Dataset entries ::

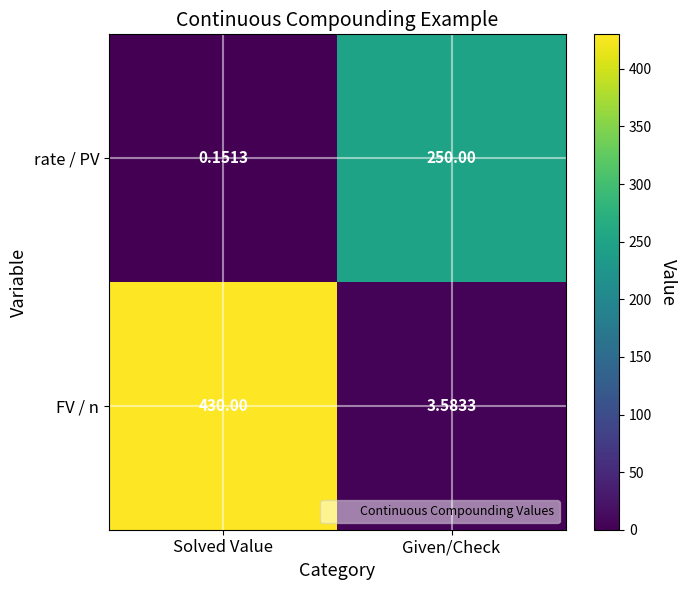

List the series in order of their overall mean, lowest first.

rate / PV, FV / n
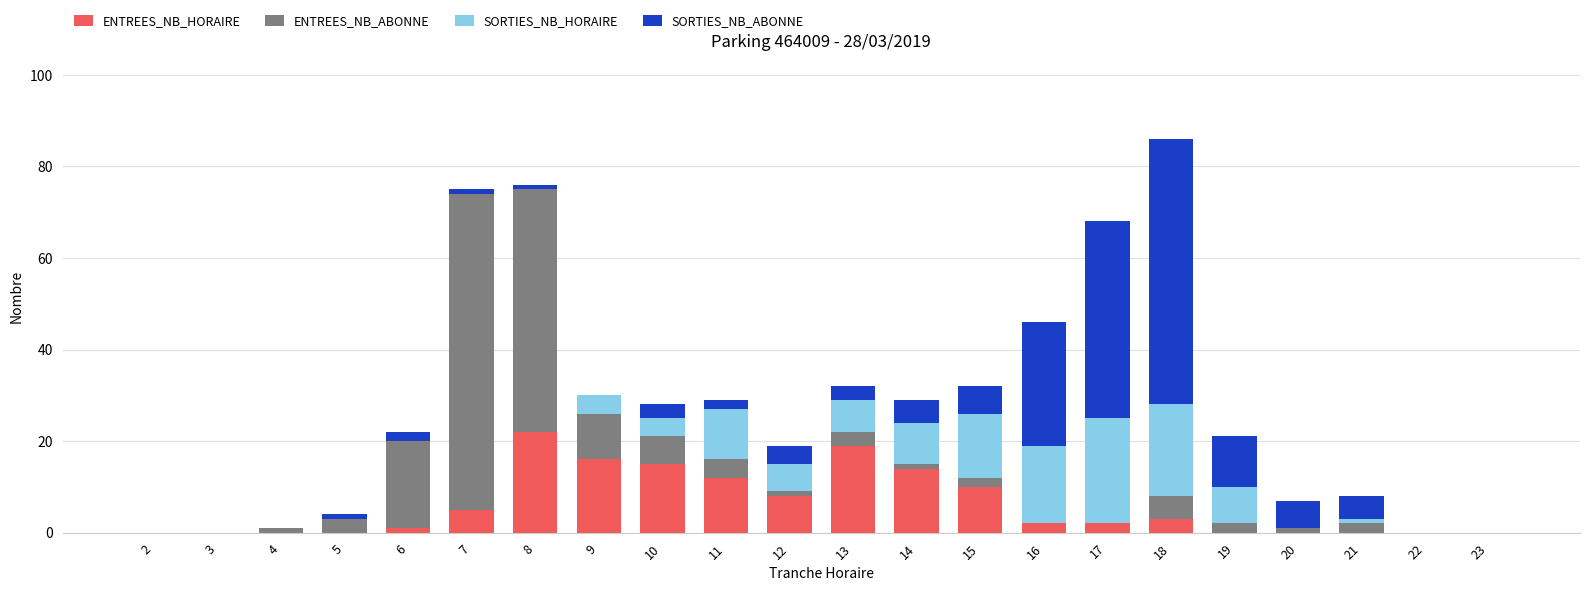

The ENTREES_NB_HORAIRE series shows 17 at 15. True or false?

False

...

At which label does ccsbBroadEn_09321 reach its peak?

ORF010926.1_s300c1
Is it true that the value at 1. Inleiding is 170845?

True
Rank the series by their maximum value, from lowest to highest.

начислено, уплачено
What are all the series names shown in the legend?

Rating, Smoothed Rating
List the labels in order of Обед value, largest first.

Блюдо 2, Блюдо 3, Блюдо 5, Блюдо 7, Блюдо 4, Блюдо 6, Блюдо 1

Problem details :: Which lines in the items above contain the word "List"? Copy out each of those lines.

Task output ::
List the series in order of their overall mean, lowest first.
List the labels in order of Обед value, largest first.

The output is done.